"You think, then," said I, surprised at this singular view of the case, "that Rashleigh Osbaldistone has done this injury to my father, merely to accelerate a rising in the Highlands, by distressing the gentlemen to whom these bills were originally granted?"

"Doubtless—doubtless—it has been one main reason, Mr. Osbaldistone. I doubtna but what the ready money he carried off wi' him might be another. But that makes comparatively but a sma' part o' your father's loss, though it might make the maist part o' Rashleigh's direct gain. The assets he carried off are of nae mair use to him than if he were to light his pipe wi' them. He tried if MacVittie & Co. wad gie him siller on them—that I ken by Andro Wylie—but they were ower auld cats to draw that strae afore them—they keepit aff, and gae fair words. Rashleigh Osbaldistone is better ken'd than trusted in Glasgow, for he was here about some jacobitical papistical troking in seventeen hundred and seven, and left debt ahint him. Na, na—he canna pit aff the paper here; folk will misdoubt him how he came by it. Na, na—he'll hae the stuff safe at some o' their haulds in the Hielands, and I daur say my cousin Rob could get at it gin he liked."

"But would he be disposed to serve us in this pinch, Mr. Jarvie?" said I. "You have described him as an agent of the Jacobite party, and deeply connected in their intrigues: will he be disposed for my sake, or, if you please, for the sake of justice, to make an act of restitution, which, supposing it in his power, would, according to your view of the case, materially interfere with their plans?"

"I canna preceesely speak to that: the grandees among them are doubtfu' o' Rob, and he's doubtfu' o' them.—And he's been weel friended wi' the Argyle family, wha stand for the present model of government. If he was freed o' his hornings and captions, he would rather be on Argyle's side than he wad be on Breadalbane's, for there's auld ill-will between the Breadalbane family and his kin and name. The truth is, that Rob is for his ain hand, as Henry Wynd feught*—he'll take the side that suits him best; if the deil was laird, Rob wad be for being tenant; and ye canna blame him, puir fallow, considering his circumstances.

* Two great clans fought out a quarrel with thirty men of a side, in presence ot the king, on the North Inch of Perth, on or about the year 1392; a man was amissing on one side, whose room was filled by a little bandy-legged citizen of Perth. This substitute, Henry Wynd—or, as the Highlanders called him, Gow Chrom, that is, the bandy-legged smith—fought well, and contributed greatly to the fate of the battle, without knowing which side he fought on;—so, "To fight for your own hand, like Henry Wynd," passed into a proverb. [This incident forms a conspicuous part of the subsequent novel, "The Fair Maid of Perth.">[

But there's ae thing sair again ye—Rob has a grey mear in his stable at hame."
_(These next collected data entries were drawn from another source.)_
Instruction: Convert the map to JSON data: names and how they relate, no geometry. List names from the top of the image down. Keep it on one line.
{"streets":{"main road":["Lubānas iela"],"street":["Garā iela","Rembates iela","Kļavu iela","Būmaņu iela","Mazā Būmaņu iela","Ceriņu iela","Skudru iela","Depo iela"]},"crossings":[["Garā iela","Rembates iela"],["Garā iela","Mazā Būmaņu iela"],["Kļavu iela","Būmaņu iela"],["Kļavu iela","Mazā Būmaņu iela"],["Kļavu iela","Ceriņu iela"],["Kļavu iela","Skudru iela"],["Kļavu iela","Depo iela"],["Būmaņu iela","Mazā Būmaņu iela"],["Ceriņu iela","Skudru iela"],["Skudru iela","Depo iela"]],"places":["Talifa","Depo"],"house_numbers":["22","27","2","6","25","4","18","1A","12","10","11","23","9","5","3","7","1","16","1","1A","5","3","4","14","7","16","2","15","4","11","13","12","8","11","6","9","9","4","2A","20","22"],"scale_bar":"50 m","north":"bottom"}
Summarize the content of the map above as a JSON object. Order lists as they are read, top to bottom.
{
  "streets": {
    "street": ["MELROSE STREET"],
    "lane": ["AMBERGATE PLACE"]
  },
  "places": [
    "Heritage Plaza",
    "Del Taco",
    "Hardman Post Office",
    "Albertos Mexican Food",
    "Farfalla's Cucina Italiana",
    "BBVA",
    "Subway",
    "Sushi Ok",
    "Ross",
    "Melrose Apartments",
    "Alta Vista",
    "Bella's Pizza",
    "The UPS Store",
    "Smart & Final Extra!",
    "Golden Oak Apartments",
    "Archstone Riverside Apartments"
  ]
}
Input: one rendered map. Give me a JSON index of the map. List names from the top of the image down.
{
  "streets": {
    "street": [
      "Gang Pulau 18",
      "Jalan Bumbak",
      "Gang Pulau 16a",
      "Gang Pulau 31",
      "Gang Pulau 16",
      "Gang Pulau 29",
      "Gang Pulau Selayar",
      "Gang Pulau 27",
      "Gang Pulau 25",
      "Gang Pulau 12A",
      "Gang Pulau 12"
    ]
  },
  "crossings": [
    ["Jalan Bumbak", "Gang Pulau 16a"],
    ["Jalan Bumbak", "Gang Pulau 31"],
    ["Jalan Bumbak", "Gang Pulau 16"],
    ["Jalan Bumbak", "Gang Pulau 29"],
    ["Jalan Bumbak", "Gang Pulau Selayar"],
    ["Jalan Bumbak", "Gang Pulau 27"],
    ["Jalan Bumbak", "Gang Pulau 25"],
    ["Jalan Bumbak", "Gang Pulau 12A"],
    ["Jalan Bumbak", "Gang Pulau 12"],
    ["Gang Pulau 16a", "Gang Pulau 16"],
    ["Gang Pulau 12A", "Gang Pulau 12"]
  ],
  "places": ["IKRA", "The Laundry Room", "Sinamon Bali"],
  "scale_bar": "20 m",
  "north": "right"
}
"A grey mare?" said I. "What is that to the purpose?"

"The wife, man—the wife,—an awfu' wife she is. She downa bide the sight o' a kindly Scot, if he come frae the Lowlands, far less of an Inglisher, and she'll be keen for a' that can set up King James, and ding down King George."

"It is very singular," I replied, "that the mercantile transactions of London citizens should become involved with revolutions and rebellions."

"Not at a', man—not at a'," returned Mr. Jarvie; "that's a' your silly prejudications. I read whiles in the lang dark nights, and I hae read in Baker's Chronicle* that the merchants o'London could gar the Bank of Genoa break their promise to advance a mighty sum to the King o' Spain, whereby the sailing of the Grand Spanish Armada was put aff for a haill year—What think you of that, sir?"